Writing the Deceased Back to Life: A Sin or an Honor

In class yesterday we talked about the concerns around narrating the lives of those who have died.  More specifically, we talked about what it means to give life to those who traveled on the Middle Passage.  In Hartman’s “Venus in Two Acts,” we read about double-edged sword that Hartman struggles with every day; she wants to tell the stories of the slaves in the archives, but claims they have “impossible stories to tell.”  This desire to tell someone’s story, but worry which constrains that desire, is something I constantly find myself struggling with.  This leads me to further question what it actually means to narrate the lives of those who have passed away.  Hartman writes how we, writers, could never do the lost lives justice.  While I believe this claim to an extent, I think that writers may write in a way that commends the lives that were lost. 
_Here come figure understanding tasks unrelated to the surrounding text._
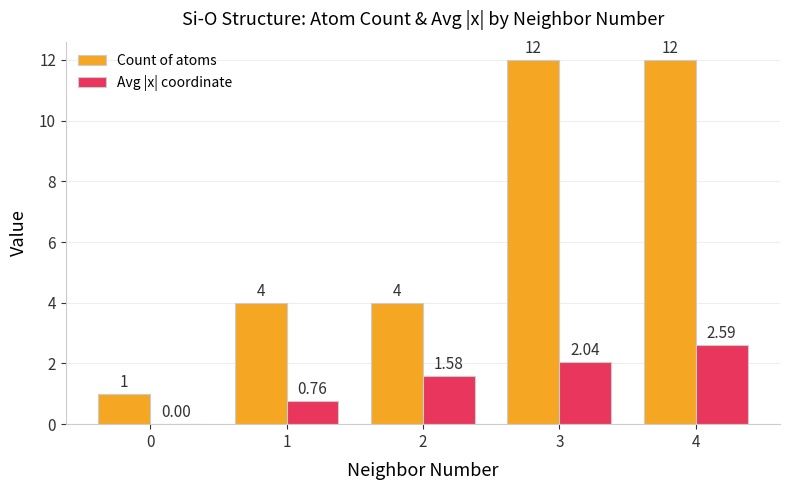

Between 0 and 1, which series saw the biggest shift?

Count of atoms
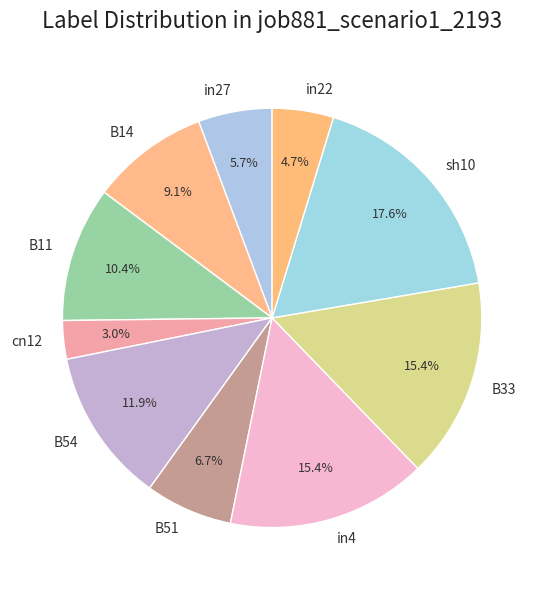

What percentage is the B54 slice, to the nearest percent?

12%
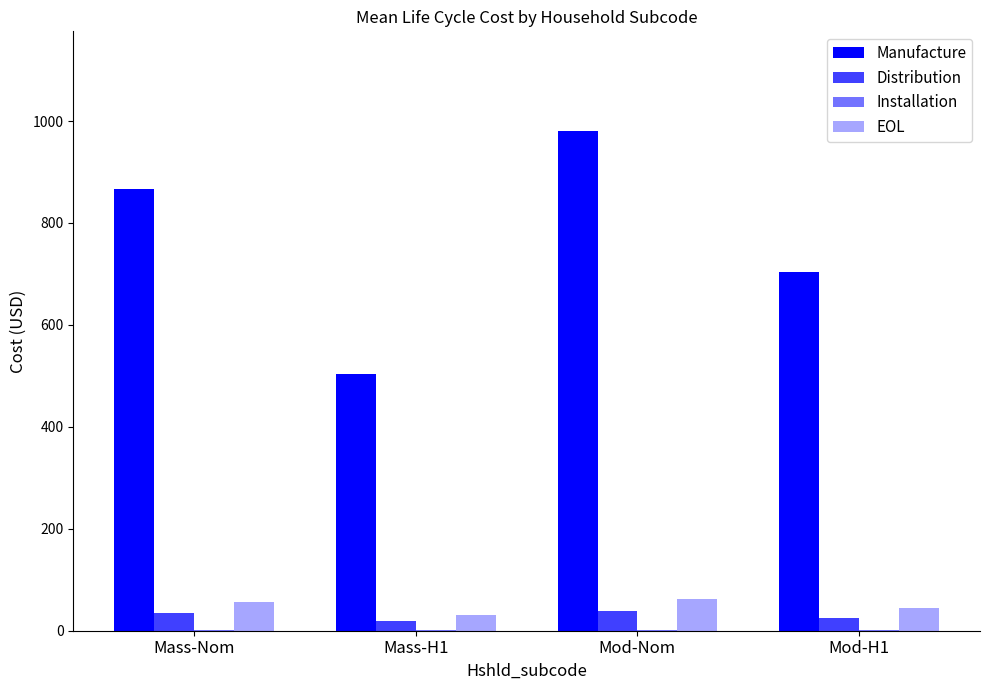

True or false: EOL has a value of 43.7 at Mod-H1.

True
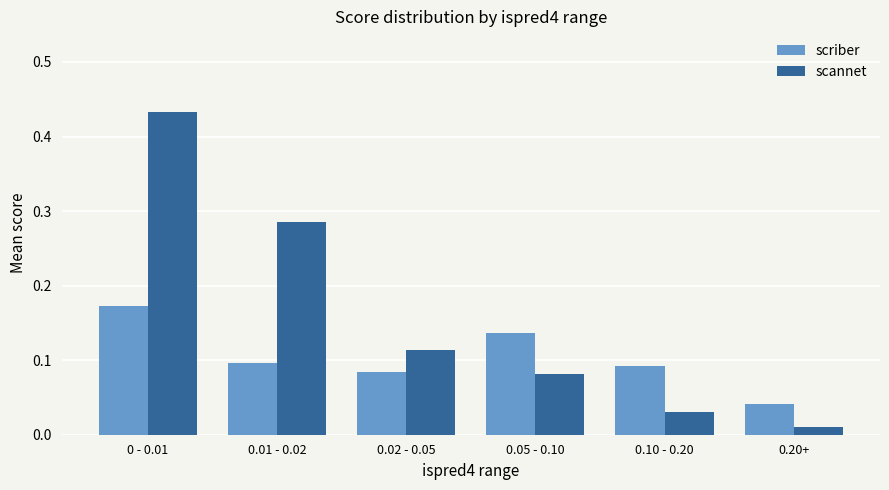

Rank the series by their maximum value, from lowest to highest.

scriber, scannet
Hartman writes: “My account replicates the very order of violence that it writes against by placing yet another demand upon the girl, by requiring that her life be made useful or instructive, by finding in it a lesson for our future or a hope for history.”  It’s sad to think that writing about this girl’s life makes her life “useful.”  Therefore, writing about her would make her person yet another commodity—I think Rachel mentioned this idea in class.  While it’s upsetting to denounce the deceased girl to that of an object—especially when she is already considered an object alive—I do not think it is necessarily horrible to make her into something “useful.”  When we talk about her in class, I am learning about another world I wouldn’t have encountered without having read her story.  So, I think, it’s important not to overstep when bringing the dead to life in writing.  But then the question of what overstepping is arises.
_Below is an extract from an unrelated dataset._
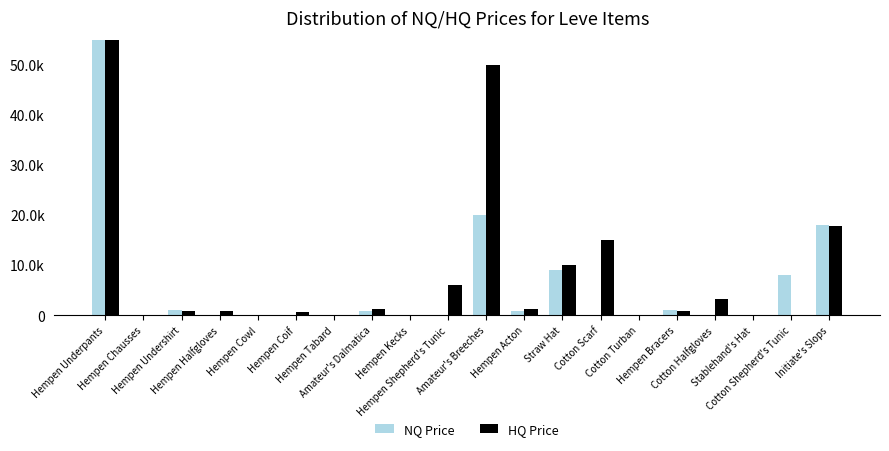

Which has a higher value, Initiate's Slops or Cotton Turban?

Initiate's Slops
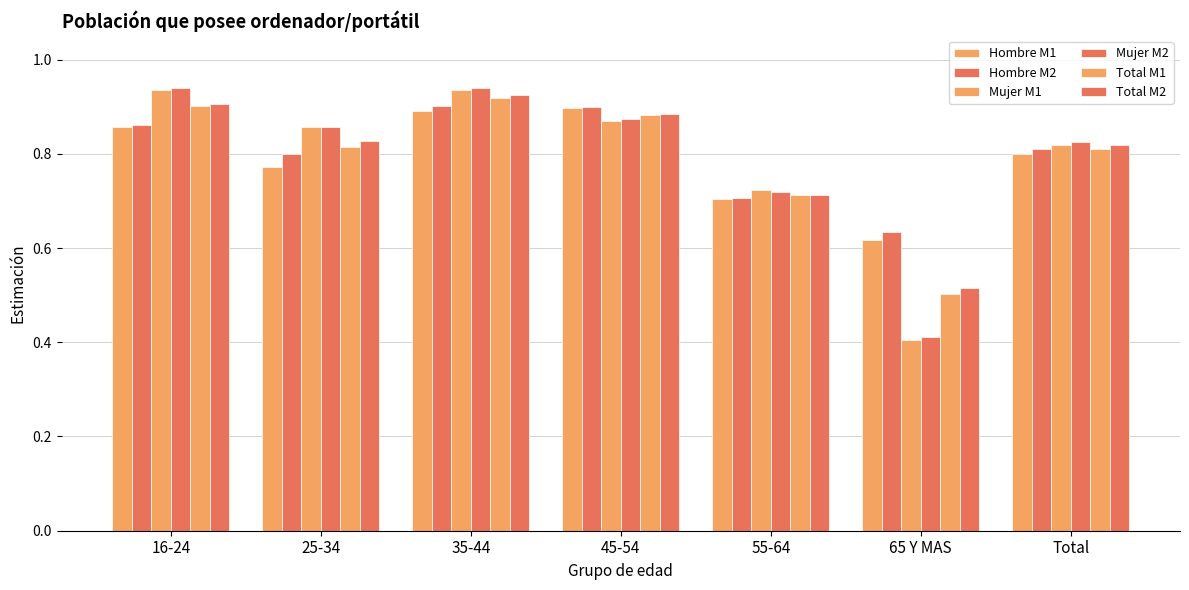

How many distinct data groups are displayed?

6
I personally love to find historical accounts and to bring those accounts to life in poetry.  While I never had any qualms about this practice before, I now believe that I will go into this sort of writing more critically attuned to what I’m doing.  After all, I will never really know these people I am writing about.  I could read every article on the internet about a person and still never really know him/her/them.  But I think this is what makes creative writing so treasured—there is a margin of error.  I believe it’s important to remember these people and their stories; if one way to do that is by narrating their stories, then I can’t say what I am doing is immoral or unjust.
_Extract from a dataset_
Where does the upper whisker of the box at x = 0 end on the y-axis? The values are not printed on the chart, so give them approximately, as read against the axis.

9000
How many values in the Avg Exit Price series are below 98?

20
2 Replies to “Writing the Deceased Back to Life: A Sin or an Honor”

  1. Hi Ari,

    I’ve recently had the same conversation with some writer friends outside of class. The question becomes, in either nonfiction or by fictionalizing real people, does that create a violence to that person? By writing them, are you simply using them? Reducing them? Obviously, it is impossible to capture the entirety of a person on a written page, especially if that person is not the writer herself. Then, though, how do you do that person justice in writing them? Is that even possible? I have been struggling to produce any answers for these questions on my own. As I’m currently working on a nonfiction piece in which I am utilizing scenes that include friends and family and acquaintances, these questions are at the forefront of my mind. What are your thoughts on, what you call, the “margin of error”? Is it ethical to write about another person with or without their consent?

  2. Hi Rachel!
    I totally agree with all the questions you are asking. To be completely honest, my answer to most of them is: I don’t know. I would hope I am not using/reducing these people, but I don’t want to stop writing about them.
    It’s interesting how you mentioned you are working on non-fiction. I have never written non-fiction before; do you think you are “using” the people in your life to benefit your writing? l don’t think so.
    When I said there is a “margin of error” in creative writing, what I mean to say is in fiction and in poetry, you’re allowed to lie. For example, Spring ’15 I wrote a poem for workshop which narrated the life of Marilyn Monroe. I googled what her upbringing was like, and one of the details I came across was that she grew up without a father. This was written into my poem as “No daddy to forget.” While I tried to follow the facts of her life best I could, I certainly added/changed things along the way. I guess what I’m saying is, when you write creatively you don’t always need to get the facts straight. This leads me to question if I should write about these people at all if I’m not going to be honest about them. . . But I still want to write about them. What do you think?